Des classes laborieuses, classes dangereuses, l’accent s’est déplacé vers la famille, le micro-environnement domestique prenant en quelque sorte la relève du macro-environnement urbain.
L’essentiel est ailleurs, dans l’identité soudain perçue du mal et de sa propagation avec la chair même du rapport social. Le lien sanitaire déduit du lien social, la contagion interhumaine augure en quelque sorte d’un ‘contrat social médical’ en lequel le socialisme municipaliste puiserait une nouvelle jeunesse. La ville perçue comme une entité unique régie par le concept d’échange, de contact interpersonnel, c’est un fin réseau d’analogies qui se tisse entre médecine publique et économie politique, circulation des biens et transmission des maux. Comptable d’un capital vivant, gestionnaire d’une unité sanitaire, le médecin-sociologue s’applique désormais à exercer une surveillance médicale continue sur le normal aussi bien que sur le pathologique. “Tout ce qui est ici, nous dit-on de la Suresnes socialiste, visible ou invisible, a un plan”.
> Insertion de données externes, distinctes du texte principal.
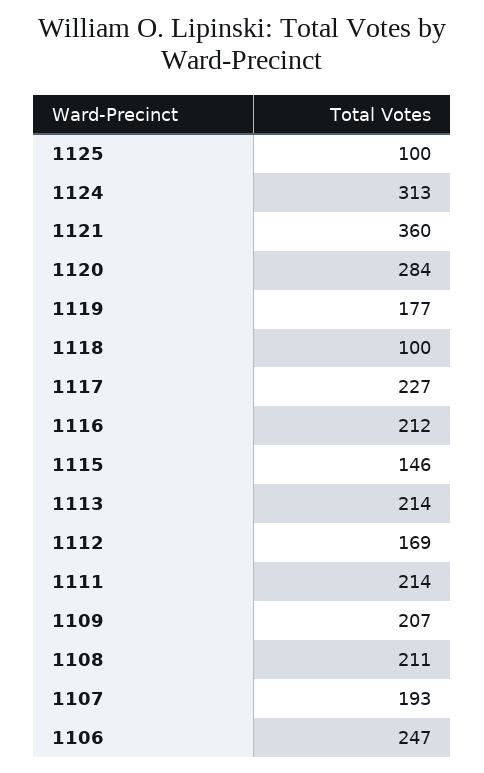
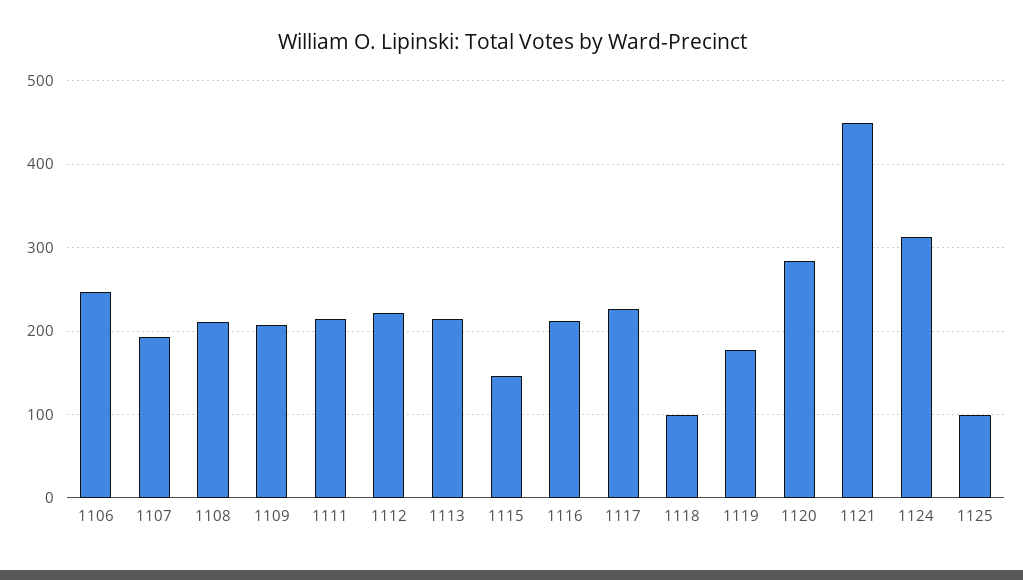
1121: 360 -> 450
1112: 169 -> 220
Ma conclusion tient en un mot. Edgar Faure disait la France un Etat pauvre dans un pays riche. Nous nous demandons dans la même veine si l’Etat n’aurait pas été un épiphénomène. Conseils de salubrité à l’orée du xixè siècle, casiers sanitaires des maisons et bureaux municipaux d’hygiène sur la fin de siècle, dispensaires au début du xxè, chaque fois les vrais acteurs auront été les villes qui toujours eurent “ l’initiative de l’invention ”, et obligèrent à la longue la puissance publique à thésauriser le résultat de leurs efforts. France girondine ? De bas en haut et non de haut en bas, tel nous paraît le sens du mouvement. De même en Angleterre, avec cette différence qu’en France, l’impulsion venue de la périphérie ne s’est pas transmise au centre, ce qui peut-être explique la lenteur de la diffusion des institutions sanitaires au pays de Pasteur.